Moreover, if you’re wireless (may that be wifi or cellular) keep in mind that the quality of your connection varies with position, obstacles, interference, weather, conspiracists’ tinfoils. And unlike browsing or tweeting, streaming works best under constant and predictable network speeds and latencies.

So I beg you, especially since nowadays anyone can whip up a high speed mobile hotspot, try another network, you may be in for a surprise. 

Get a better camera!

Sure, that’s obvious. Yet the characteristics will vary widely, and often the quality/performance of the lens, sensor, and sometimes electronic post-processing will make a remarkable difference, between cameras with identical specs nonetheless.

But you don’t have to break the bank in the process. A used/aftermarket DSLR or ‘handycam’ will output a crisper picture than many high-end webcams or smartphone cameras. There’s no wrongdoing in lending or trying out a few and see what looks/works best for your needs. Or ask around to find what worked for others. Just don’t run your broadcast business around that same camera unless you understand it very well, it may be suboptimal for a million reasons, like having been pointed at the sun.

Reduce the resolution

But hey, isn’t HD and lots of megapixels what everybody’s after nowadays? It is, but the full broadcast chain has to support it in harmony. That is the camera, the capture device, the encoder, and the upload bandwidth. If any of these isn’t up to the task you’ll end up with a sub-par HD picture that is either wasteful or poor. Depending on your setup, a high quality SD may look better and get enjoyed by more.

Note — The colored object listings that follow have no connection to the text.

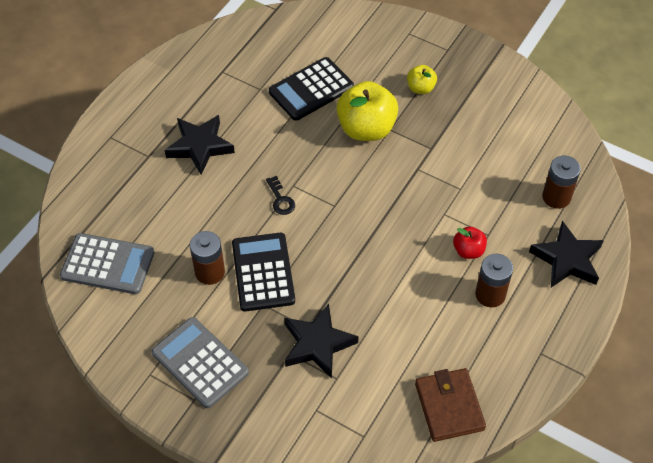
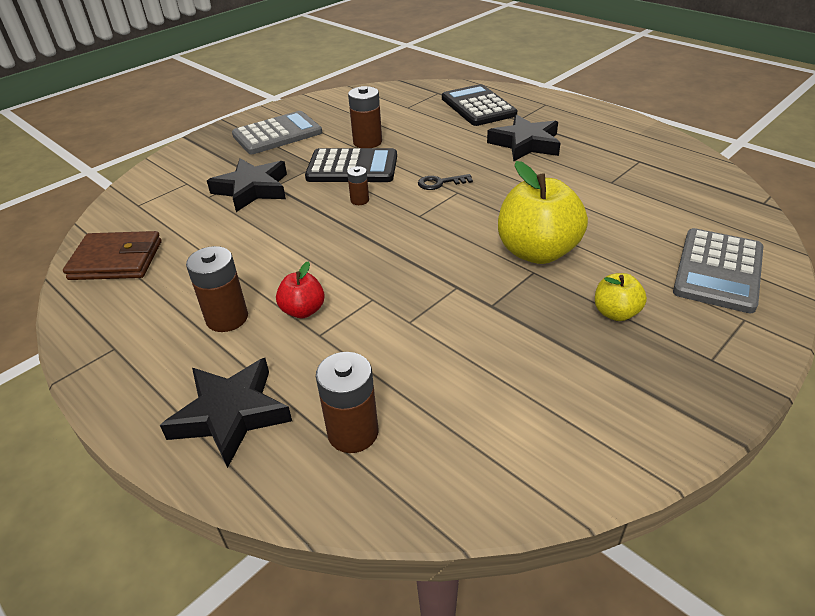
camera: 105 degrees right, 15 degrees down
(108, 264) = (399, 101): grey calculator -> grey calculator (718, 271)
(311, 89) = (610, 216): black calculator -> black calculator (478, 106)
(320, 252) = (359, 200): none -> brown battery

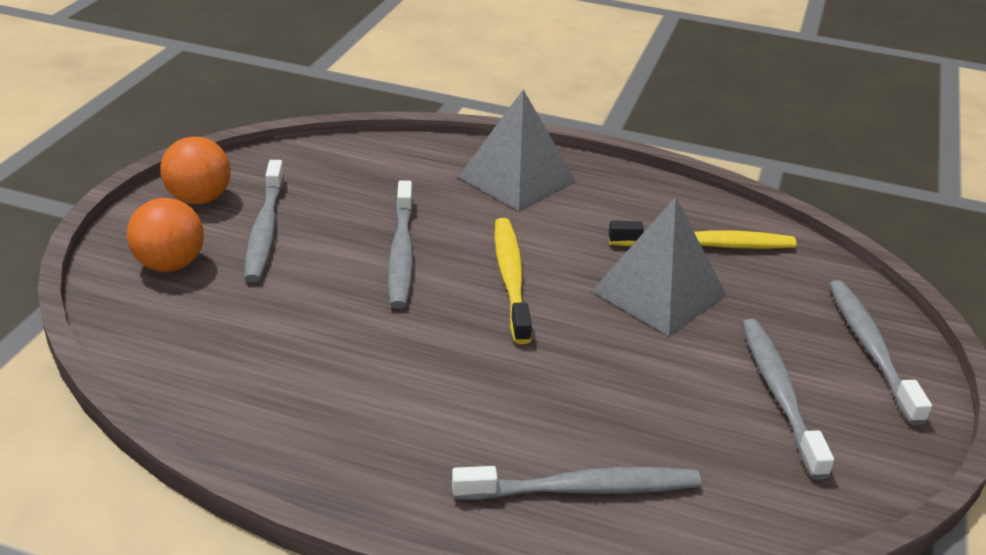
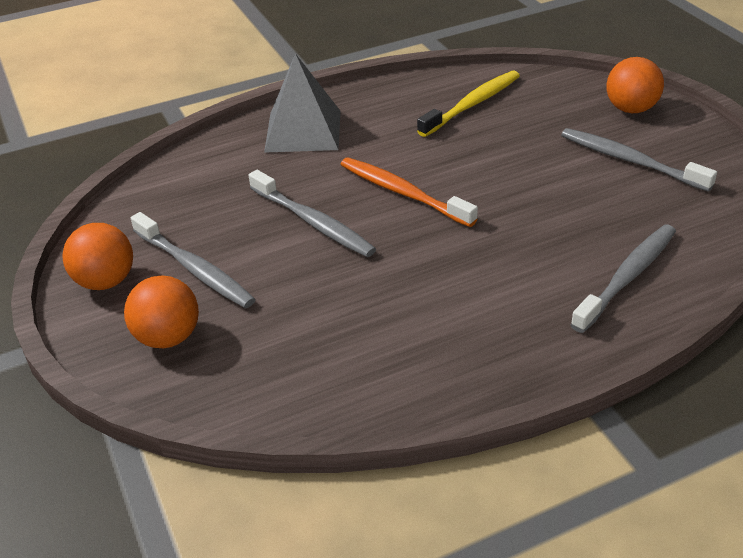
camera: 40 degrees left, 5 degrees up
(511, 278) = (403, 192): yellow toothbrush -> orange toothbrush
(659, 292) = (492, 147): grey pyramid -> none
(871, 348) = (631, 109): grey toothbrush -> orange ball

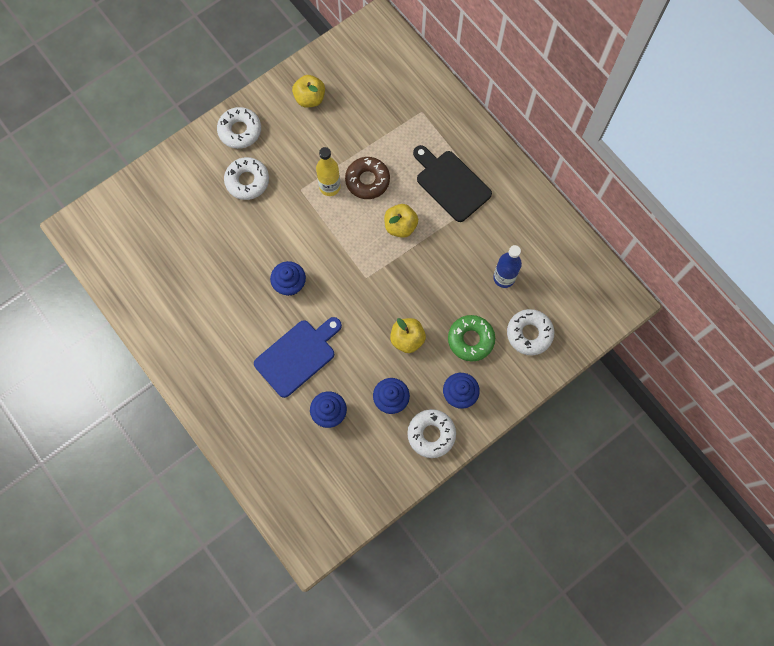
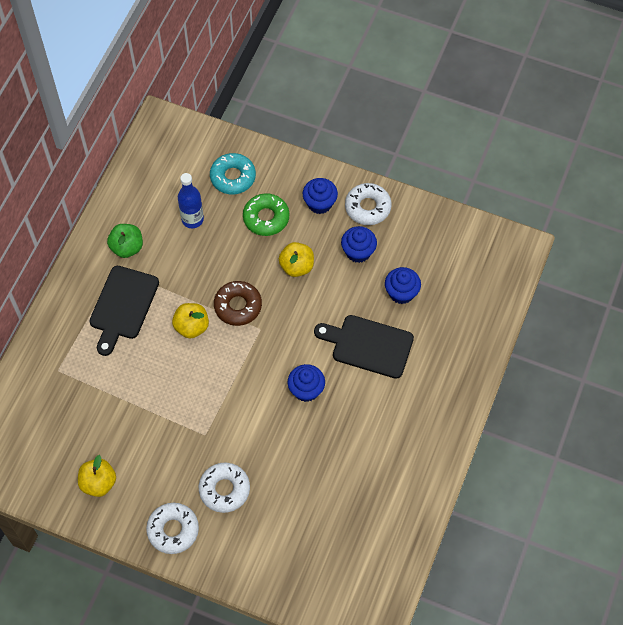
camera: 120 degrees left, 10 degrees down
(297, 356) = (368, 345): blue cutting board -> black cutting board
(330, 187) = (187, 410): yellow bottle -> none
(367, 180) = (161, 379): brown donut -> brown donut (238, 306)
(505, 212) = (127, 247): none -> green apple
(529, 334) = (233, 177): white donut -> turquoise donut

Bonus: try streaming at 540p. Often unknown or overlooked, you can think of it as near-HD. It’s suitable for most unremarkable needs, and it’ll take slightly more than half of 720p’s bandwidth to encode at the same quality

Reduce the bitrate

I know, it’s counterintuitive. Higher bitrate always means higher quality, given all else the same. But it’s not proportional. Depending on your content (and the equipment, remember?), there will be a sweet spot beyond which increasing the bitrate will result in little to no visual improvement. There are tools and metrics pros use to gauge that (see psnr) but the naked eye can still be a good judge, just run a few tests. 

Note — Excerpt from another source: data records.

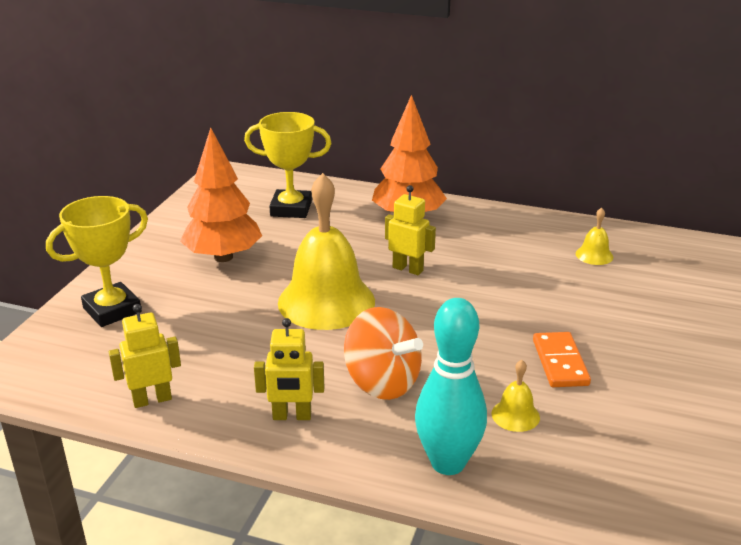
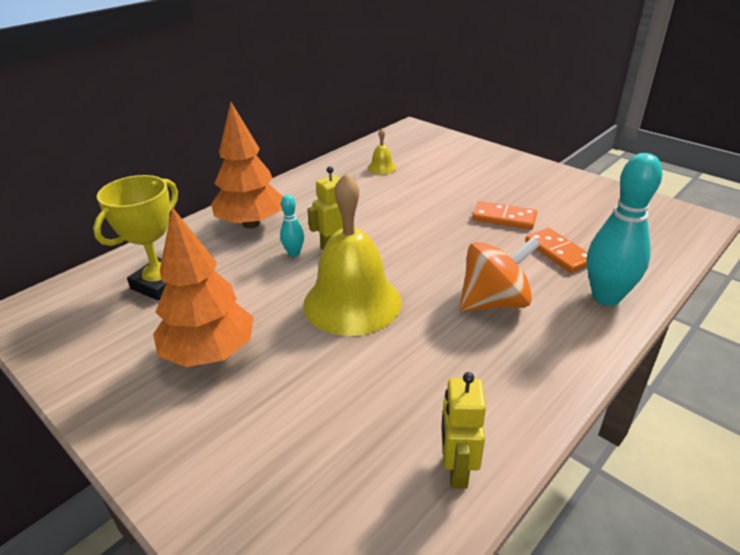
camera: 65 degrees left, 5 degrees up
(112, 310) = (245, 479): yellow trophy -> none
(292, 416) = (522, 366): yellow robot -> none
(378, 252) = (294, 253): none -> turquoise bowling pin
(515, 415) = (558, 253): yellow bell -> orange domino

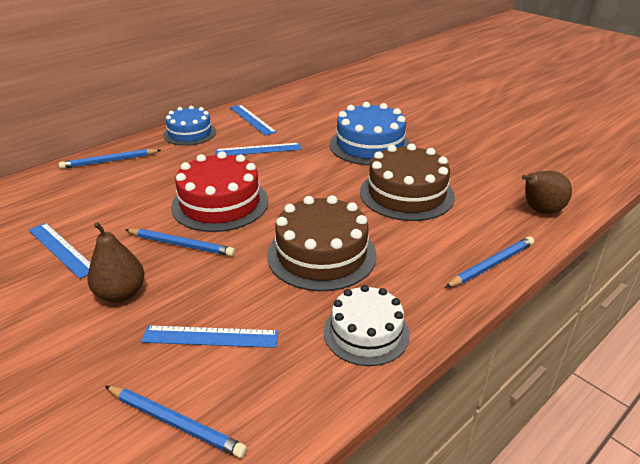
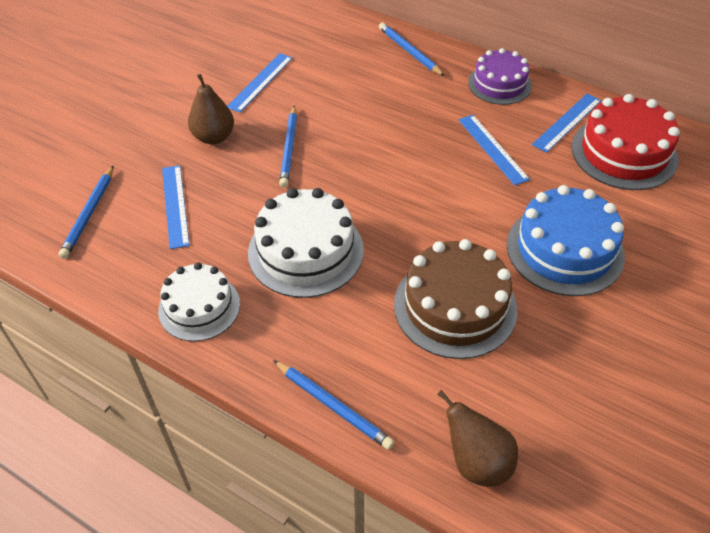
camera: 75 degrees right, 15 degrees up
(190, 133) = (499, 84): blue cake -> purple cake
(220, 203) = (366, 152): red cake -> red cake (624, 153)
(321, 254) = (305, 251): brown cake -> white cake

Don’t beat up your encoder

If using a computer for streaming, make sure its CPU never runs above 80%, ideally even lower. Else, it will drop frames (‘laggy’ again) or otherwise degrade the performance of your stream. Dedicated encoder boxes and smartphone apps tend to automatically pick the encoding profile to match the hardware capabilities so you don’t have to worry that much, but do keep the same in mind and measure it if possible. Now you know. 

Use (better) microphones

This one’s easy. If your sound is poor you’re probably too far away from the mic, or you need a better one. Pay particular attention to the wireless kinds as some may introduce delays, and getting it in sync is kind of an advanced topic. 

Bonus: Be careful not to introduce echo/feedback. Mute all your players and always use headsets if you really need to monitor the transmission’s audio in the vicinity of the microphone. 

Reboot everything

Sketchy topic… For reasons only understood by masterminds, electronics with a reset button don’t just crash and freeze, they may also malfunction in weird, unobvious and unexpected ways, more so if they’re low end and have been running for a longer while. Especially if you’re not an expert, do yourself a favor and take the time to restart that router, computer, smartphone or gadget before the big event.

Expect to fail

Things will go wrong, mercilessly, when and where you least expect it. Ensuring redundancy/failover for every scenario is overkill and overly expensive. Do prepare for the most common mishaps (internet/electricity going out) but not the apocalypse. When it hits the fan, deal with it the best you can and don’t freak out; your viewers are forgiving and your reputation is salvageable. Apologize if the case, be honest about what went wrong and steps you’re taking to avoid that in the future.